• **Instructions for the task**: Format the lines from the line with "Wir empfehlen die Verwendung von WWIDs zur" to the line with "# /lib/udev/scsi_id -g -u -d /dev/sdc" as a Markdown table with the columns Row and Line. Give each line its own numbered row, and leave out blank lines.

• **Supplied material**:
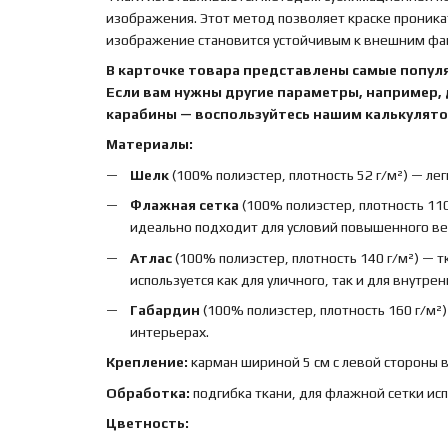
изображения. Этот метод позволяет краске проника
изображение становится устойчивым к внешним факт
В карточке товара представлены самые попул
Если вам нужны другие параметры, например,
карабины — воспользуйтесь нашим калькулятор
Материалы:
Шелк
(100% полиэстер, плотность 52 г/м²) — лег
Флажная сетка
(100% полиэстер, плотность 110
идеально подходит для условий повышенного вет
Атлас
(100% полиэстер, плотность 140 г/м²) — 
используется как для уличного, так и для внутре
Габардин
(100% полиэстер, плотность 160 г/м²
интерьерах.
Крепление:
карман шириной 5 см с левой стороны 
Обработка:
подгибка ткани, для флажной сетки ис
Цветность:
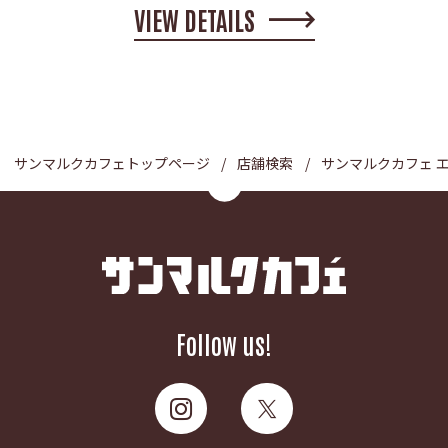
VIEW DETAILS
サンマルクカフェトップページ
店舗検索
サンマルクカフェ 
Follow us!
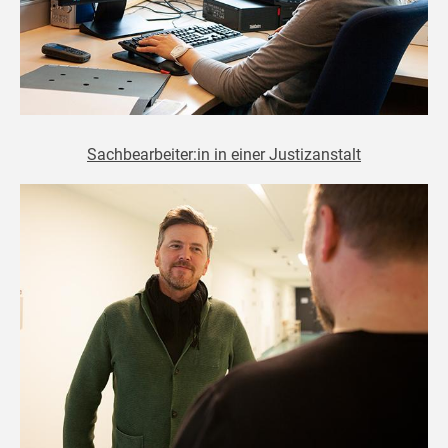
Sachbearbeiter:in in einer Justizanstalt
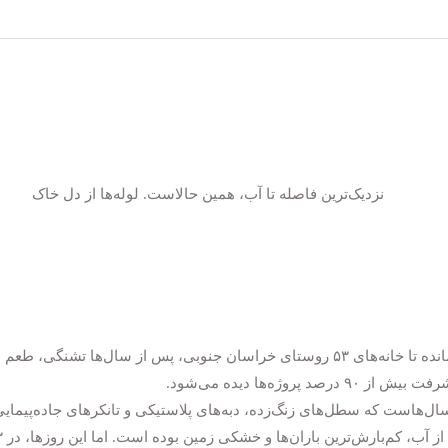
نزدیک‌ترین فاصله تا آب، همین حالاست. لوله‌ها از دل خاک
گذشته‌اند، مخازن ایستاده‌اند و فقط چند قدم باقی مانده تا خانه‌های ۵۳ روستای خراسان جنوبی، پس از سال‌ها تشنگی،
وژه‌ها دیده می‌شود.
ل‌هاست که سطل‌های زنگ‌زده، دبه‌های پلاستیکی و تانکرهای جاده‌پیمایی
صحنه‌ زندگی روستاییانی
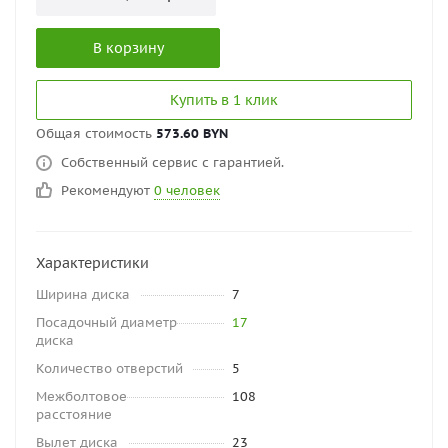
В корзину
Купить в 1 клик
Общая стоимость
573.60 BYN
Собственный сервис с гарантией.
Рекомендуют
0 человек
Характеристики
Ширина диска
7
Посадочный диаметр
17
диска
Количество отверстий
5
Межболтовое
108
расстояние
Вылет диска
23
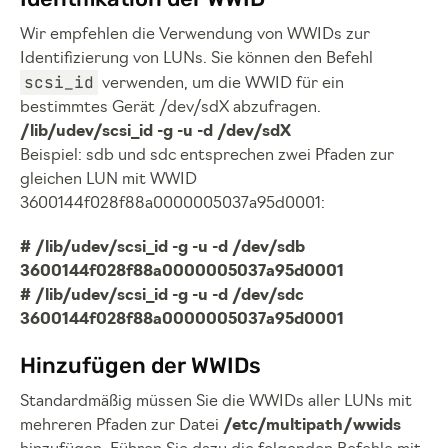
Wir empfehlen die Verwendung von WWIDs zur
Identifizierung von LUNs. Sie können den Befehl
scsi_id
verwenden, um die WWID für ein
bestimmtes Gerät /dev/sdX abzufragen.
/lib/udev/scsi_id -g -u -d /dev/sdX
Beispiel: sdb und sdc entsprechen zwei Pfaden zur
gleichen LUN mit WWID
3600144f028f88a0000005037a95d0001:
# /lib/udev/scsi_id -g -u -d /dev/sdb
3600144f028f88a0000005037a95d0001
# /lib/udev/scsi_id -g -u -d /dev/sdc
3600144f028f88a0000005037a95d0001
Hinzufügen der WWIDs
Standardmäßig müssen Sie die WWIDs aller LUNs mit
mehreren Pfaden zur Datei
/etc/multipath/wwids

• **Task result**:
| Row | Line |
|---|---|
| 1 | Wir empfehlen die Verwendung von WWIDs zur |
| 2 | Identifizierung von LUNs. Sie können den Befehl |
| 3 | scsi_id |
| 4 | verwenden, um die WWID für ein |
| 5 | bestimmtes Gerät /dev/sdX abzufragen. |
| 6 | /lib/udev/scsi_id -g -u -d /dev/sdX |
| 7 | Beispiel: sdb und sdc entsprechen zwei Pfaden zur |
| 8 | gleichen LUN mit WWID |
| 9 | 3600144f028f88a0000005037a95d0001: |
| 10 | # /lib/udev/scsi_id -g -u -d /dev/sdb |
| 11 | 3600144f028f88a0000005037a95d0001 |
| 12 | # /lib/udev/scsi_id -g -u -d /dev/sdc |